PASSAGE FOR REVIEW:
--
2.1.2. Average Width of a Triangle Set

A complex area is segmented based on the Delaunay triangulation. After the skeleton line has been extracted and corrected, the average width $\overline{w}$ of each triangle set can be calculated as follows [22]:

$$\overline{W}={\displaystyle \sum _{i=1}^k\frac{\left|P_i{P}_{i+1}\right|}{L}}\left|W_{i1}{W}_{i2}\right|$$

(1)

where L is the total length of the skeleton line corresponding to the triangle set, k is the number of triangles that run through the skeleton line, $\left|P_i{P}_{i+1}\right|$ is the length of the skeleton line that is within the triangle, and $\left|W_{i1}{W}_{i2}\right|$ is the width of the triangular element.

The triangles in the Delaunay triangulation can be divided into three types according to the number of adjacent triangles [23,24]:

• Type-I triangle: There is only one adjacent triangle, and the two sides of the triangle are the boundaries of the polygon.
• Type-II triangle: There are two adjacent triangles, which is the backbone structure of the skeleton line and describes the extension direction of the skeleton line.
• Type-III triangle: There are three adjacent triangles, which are the intersections of the skeleton line branches as the starting points for stretching in three directions.

As shown in Figure 2, the width of a triangular element is defined as follows: the width of the Type-I triangle is the distance between the midpoints of the two Type-I sides, as shown by $\left|W_{k1}{W}_{k2}\right|$ in Figure 2; the width of the Type-II triangle is the distance from the midpoint of the Type-I side to the corresponding vertex, as shown by $\left|W_{i1}{W}_{i2}\right|$ in Figure 2; and the width of the Type-III triangle is the length of the intersected side of the skeleton line, as shown by $\left|W_{l1}{W}_{l2}\right|$ in Figure 2.

2.2. Deficiencies of the Existing Method

The existing dot symbols filling method for the complex areas is mainly based on two parameters: (1) the segmentation of the skeleton line by the position of the Type-III triangle, and (2) distinguishing each segment of the skeleton lines by the width threshold. However, this method is inaccurate for segmentation of complex areas. This is specifically shown as follows:

(1) Consider the region that visually appears as a long and narrow area, it will be divided into multiple scattered regions due to a large variation of wide and narrow parts.
--
LISTED ENTRIES:
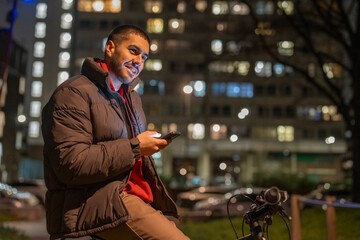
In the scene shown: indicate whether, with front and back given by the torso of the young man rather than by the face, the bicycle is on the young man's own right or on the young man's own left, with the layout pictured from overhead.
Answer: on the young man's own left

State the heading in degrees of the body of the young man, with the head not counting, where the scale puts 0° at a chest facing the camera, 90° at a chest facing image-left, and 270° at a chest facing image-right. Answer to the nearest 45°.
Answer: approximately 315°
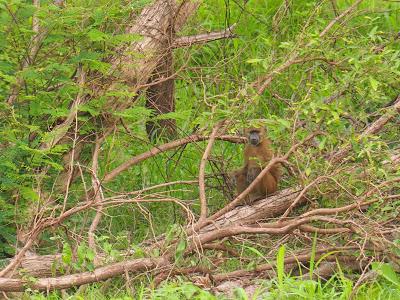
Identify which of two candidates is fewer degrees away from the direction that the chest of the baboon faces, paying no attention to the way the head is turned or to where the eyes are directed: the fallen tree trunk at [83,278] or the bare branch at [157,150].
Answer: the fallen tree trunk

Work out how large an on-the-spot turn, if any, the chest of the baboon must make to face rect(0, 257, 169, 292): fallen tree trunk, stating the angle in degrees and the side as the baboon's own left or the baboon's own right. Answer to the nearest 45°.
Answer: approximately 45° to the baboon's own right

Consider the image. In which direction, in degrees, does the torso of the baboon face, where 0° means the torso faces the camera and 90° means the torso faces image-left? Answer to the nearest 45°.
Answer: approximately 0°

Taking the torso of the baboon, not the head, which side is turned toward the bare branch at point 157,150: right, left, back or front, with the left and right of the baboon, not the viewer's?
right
--
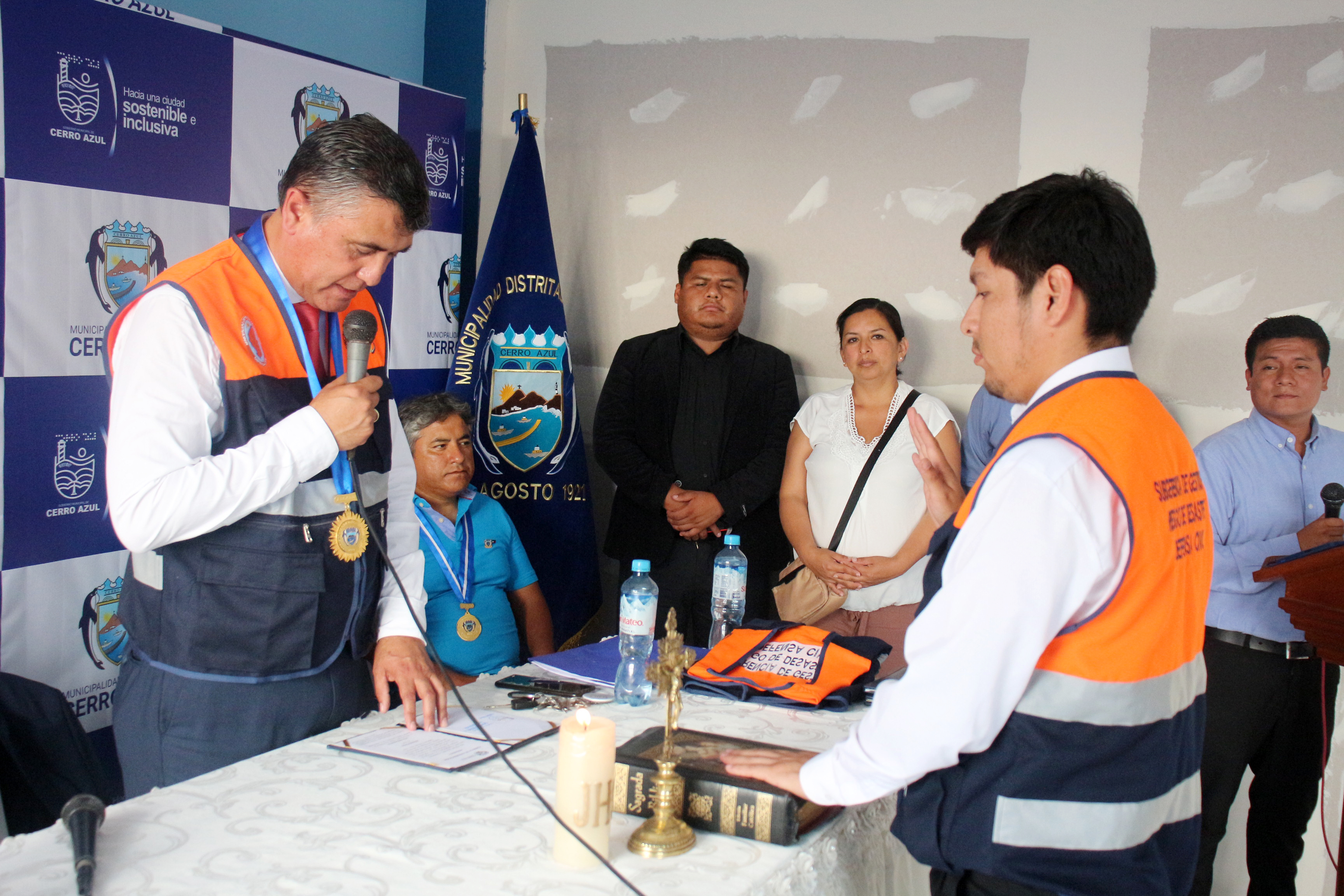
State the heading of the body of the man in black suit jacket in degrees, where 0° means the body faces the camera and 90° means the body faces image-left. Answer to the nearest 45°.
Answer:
--
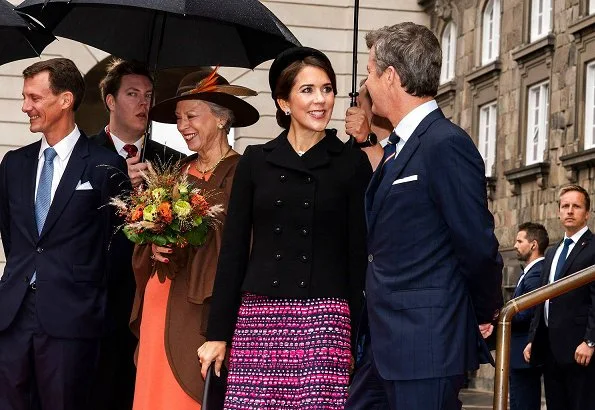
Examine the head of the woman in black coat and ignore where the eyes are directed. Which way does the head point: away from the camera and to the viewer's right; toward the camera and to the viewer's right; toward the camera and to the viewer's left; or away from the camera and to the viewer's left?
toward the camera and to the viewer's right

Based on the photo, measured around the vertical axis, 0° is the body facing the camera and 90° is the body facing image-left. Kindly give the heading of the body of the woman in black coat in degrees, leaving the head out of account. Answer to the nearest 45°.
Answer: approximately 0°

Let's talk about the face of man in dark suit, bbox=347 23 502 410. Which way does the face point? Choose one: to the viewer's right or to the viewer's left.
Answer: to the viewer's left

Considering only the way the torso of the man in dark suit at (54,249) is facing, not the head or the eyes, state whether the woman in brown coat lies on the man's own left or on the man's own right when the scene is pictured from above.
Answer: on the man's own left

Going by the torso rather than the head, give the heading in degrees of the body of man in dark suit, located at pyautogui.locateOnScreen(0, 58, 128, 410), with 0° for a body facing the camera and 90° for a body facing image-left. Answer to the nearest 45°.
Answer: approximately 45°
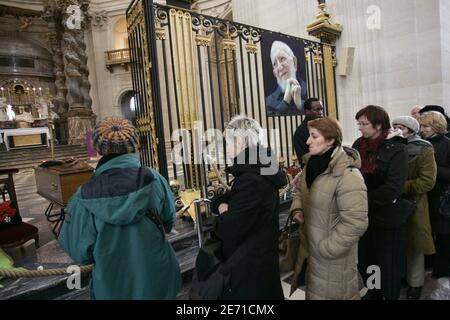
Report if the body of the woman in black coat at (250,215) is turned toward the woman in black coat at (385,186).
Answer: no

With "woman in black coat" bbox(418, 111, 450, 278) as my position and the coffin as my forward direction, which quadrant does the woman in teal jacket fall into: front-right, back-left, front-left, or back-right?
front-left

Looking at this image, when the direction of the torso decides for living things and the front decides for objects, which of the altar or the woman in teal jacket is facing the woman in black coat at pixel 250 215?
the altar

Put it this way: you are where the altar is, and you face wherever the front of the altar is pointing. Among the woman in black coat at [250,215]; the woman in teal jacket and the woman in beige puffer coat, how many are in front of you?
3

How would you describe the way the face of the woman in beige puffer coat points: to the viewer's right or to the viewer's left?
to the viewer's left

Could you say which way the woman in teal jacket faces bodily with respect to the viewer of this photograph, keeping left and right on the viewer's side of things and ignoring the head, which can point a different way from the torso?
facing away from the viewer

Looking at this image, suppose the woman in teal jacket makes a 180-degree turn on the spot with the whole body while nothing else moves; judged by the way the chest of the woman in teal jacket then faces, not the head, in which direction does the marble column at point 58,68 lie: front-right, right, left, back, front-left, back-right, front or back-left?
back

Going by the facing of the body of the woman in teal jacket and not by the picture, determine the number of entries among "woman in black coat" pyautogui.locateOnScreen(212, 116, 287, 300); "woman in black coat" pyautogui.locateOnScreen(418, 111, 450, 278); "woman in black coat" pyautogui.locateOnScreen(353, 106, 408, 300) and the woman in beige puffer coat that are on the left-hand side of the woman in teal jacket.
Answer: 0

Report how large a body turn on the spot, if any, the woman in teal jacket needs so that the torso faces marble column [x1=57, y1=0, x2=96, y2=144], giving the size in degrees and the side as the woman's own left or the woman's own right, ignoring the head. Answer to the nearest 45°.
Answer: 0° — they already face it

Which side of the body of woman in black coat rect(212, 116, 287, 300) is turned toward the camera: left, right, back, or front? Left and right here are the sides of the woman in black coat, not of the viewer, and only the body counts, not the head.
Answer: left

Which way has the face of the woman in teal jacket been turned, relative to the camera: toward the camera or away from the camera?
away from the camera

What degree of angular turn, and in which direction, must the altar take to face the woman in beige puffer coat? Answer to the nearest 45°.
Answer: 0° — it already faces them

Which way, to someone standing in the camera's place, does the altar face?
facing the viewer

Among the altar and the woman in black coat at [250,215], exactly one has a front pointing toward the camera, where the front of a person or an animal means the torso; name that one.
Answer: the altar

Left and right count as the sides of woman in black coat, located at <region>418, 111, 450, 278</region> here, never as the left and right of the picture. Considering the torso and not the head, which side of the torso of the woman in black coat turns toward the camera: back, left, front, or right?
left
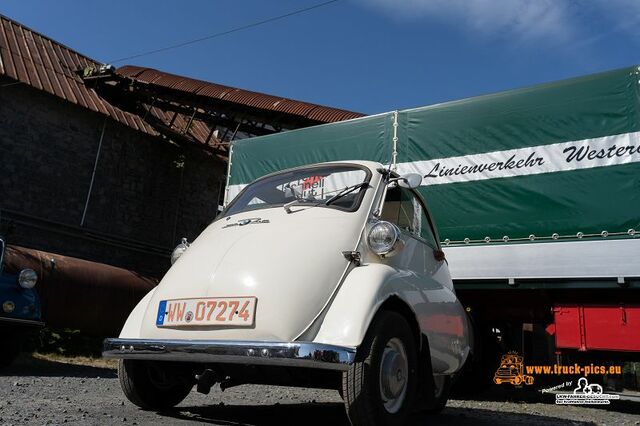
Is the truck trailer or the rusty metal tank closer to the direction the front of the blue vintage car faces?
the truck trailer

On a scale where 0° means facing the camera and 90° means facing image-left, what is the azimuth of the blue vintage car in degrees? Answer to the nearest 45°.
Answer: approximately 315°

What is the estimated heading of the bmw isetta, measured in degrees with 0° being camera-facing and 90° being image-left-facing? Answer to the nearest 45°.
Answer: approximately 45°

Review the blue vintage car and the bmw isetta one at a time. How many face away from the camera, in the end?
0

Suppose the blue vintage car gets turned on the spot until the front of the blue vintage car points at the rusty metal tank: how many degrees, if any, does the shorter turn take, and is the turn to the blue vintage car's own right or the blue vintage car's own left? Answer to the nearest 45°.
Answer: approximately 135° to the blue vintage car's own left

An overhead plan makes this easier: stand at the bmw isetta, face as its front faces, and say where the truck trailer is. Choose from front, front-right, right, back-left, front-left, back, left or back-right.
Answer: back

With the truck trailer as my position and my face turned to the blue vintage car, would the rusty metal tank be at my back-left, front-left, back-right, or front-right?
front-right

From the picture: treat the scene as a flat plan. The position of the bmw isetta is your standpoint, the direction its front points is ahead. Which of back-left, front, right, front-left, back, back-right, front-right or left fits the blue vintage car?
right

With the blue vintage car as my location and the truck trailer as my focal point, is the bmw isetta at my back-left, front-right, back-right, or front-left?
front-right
--
WORK ITEM A: List the three triangle types that the passage on Delaunay triangulation of complex areas distinguishes, and give the number of adjacent triangles for each.
WORK ITEM B: Extend the passage on Delaunay triangulation of complex areas past its final sentence.

WRITTEN ANSWER A:
Type-I triangle: one adjacent triangle
Type-II triangle: two adjacent triangles
Type-III triangle: three adjacent triangles

WRITTEN ANSWER B:
(2) It is impossible to distinguish the branches without the participation of Type-III triangles.

(3) The width threshold is difficult to determine, and if the threshold is too large or too small, the segmentation of the narrow portion and the two-dimensional extension portion may not be sufficiently thorough.

In addition, although the existing research considers the spatial overlap conflict at the boundary, the filled symbols cannot adequately summarize the boundaries, and a gap exists in the visual cognition requirements.

3. Methodology

In this paper, an auto-filling method of complex areas considering shape features is proposed, including three key steps: (1) fine division of the internal structure: the internal structure of a complex area is divided into a plurality of simple filling areas based on constrained Delaunay triangulation; (2) symbol filling: according to the geometric features of the segmentation, it is divided into three types—tile type, narrow type, and point type—for symbol filling at the point, line, and plane levels, respectively; and (3) symbol correction under boundary constraint: the symbol at the boundary of the area is adjusted based on the inner and outer buffer constraint algorithm to optimize the boundary symbol filling effect. Our method has four input parameters, the width of the dot symbol (w), the dot symbol space (q), and the width and area thresholds (W_T and A_T).

3.1. Fine Division of Internal Structure

3.1.1. Branch Extraction

Step 1: A constrained Delaunay triangulation is created for the complex land-use area, where the initial skeleton line is extracted based on the triangle classification, as shown in the blue solid line in Figure 3a, and the topology is constructed according to the initial skeleton line.

Step 2: The branch dangling skeleton line is pruned according to the minimum symbol fill limit. The branch dangling skeleton line consists of two parts. The inner section of the Type-III triangle is denoted by DangleLine_InTriangle, the length of which is denoted by L_in; the outer section of the Type-III triangle is denoted by DangleLine_OutTriangle, the length of which is denoted by L_out, and the area is denoted by S_out. The branch pruning first satisfies L_out < L_in followed by L_out < 2x or S_out < s, as shown by the blue solid line in Figure 3b.

Step 3: Based on the intersection relationship of skeleton lines (the number of skeleton lines to the node being greater than 2), the Type-III triangle T_cross where the intersection is located is first identified, and the Type-III triangles set {T_cross(i), i = 1, 2, …, n} is obtained. Additionally, the branch triangles set {T_nocross(i), i = 1, 2, …, n} is obtained by difference operation between {T_cross(i), i = 1, 2, …, n} and the whole triangles in the area, as shown in Figure 3c.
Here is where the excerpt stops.